What this means is that the companies generally tend to outperform the market, since a management team who can add value to investment have a large overlap in qualities to a management team who seek to make the company more ethically conscious. This has led to an on-going trend over the last decade that, in a volatile market, ESG-compliant companies tend to outperform and have less volatility than the broader market. The MSCI ESG index outperformed the general index by 1.6% in Q1 2020.

The bottom line

Whether or not you take up an ESG focus on your portfolio doesn’t necessarily have to rely on your moral stance. A platform that all can get behind is “I’ll take less risk and more reward”, something that ESG is starting to show it can deliver.

Should you immediately sell your BHP share and burn down your local TAB? Well, the answer to that is complicated (disclaimer: please do not commit arson under any circumstances). As any disclaimer will tell you, past returns do not reflect future performance, and given how recently ESG has risen to popularity there may not be sufficient data to bring comfort to some of the assumptions we’ve discussed here.

For now, the social and ethical gains are clear and irrefutable. If that can translate into lower risk and better performance to boot, then perhaps the Conscious Investor is the way of the future.

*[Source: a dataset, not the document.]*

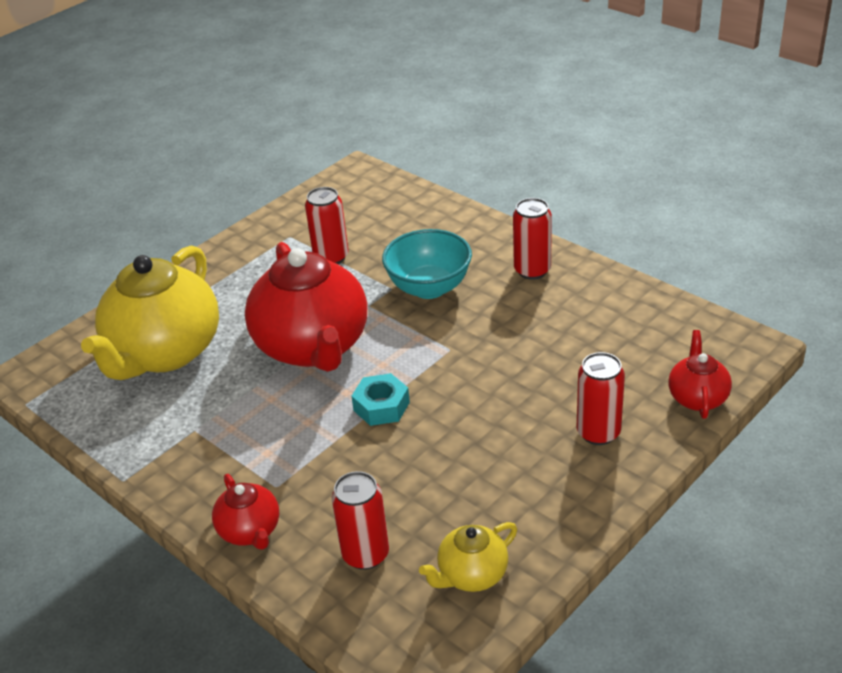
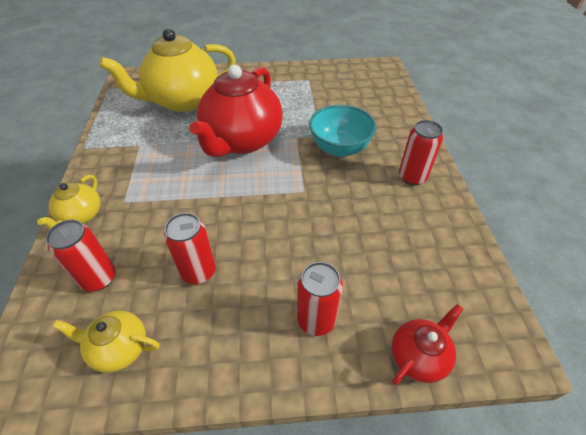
camera: 40 degrees right, 10 degrees up
(250, 531) = (81, 216): red teapot -> yellow teapot
(331, 257) = (313, 101): red can -> red can (198, 271)
(381, 406) = (226, 197): turquoise nut -> none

The views expressed in this article are the views of the stated author as at the date published and are subject to change based on markets and other conditions. Past performance is not a reliable indicator of future performance. Mason Stevens is only providing general advice in providing this information. You should consider this information, along with all your other investments and strategies when assessing the appropriateness of the information to your individual circumstances. Mason Stevens and its associates and their respective directors and other staff each declare that they may hold interests in securities and/or earn fees or other benefits from transactions arising as a result of information contained in this article.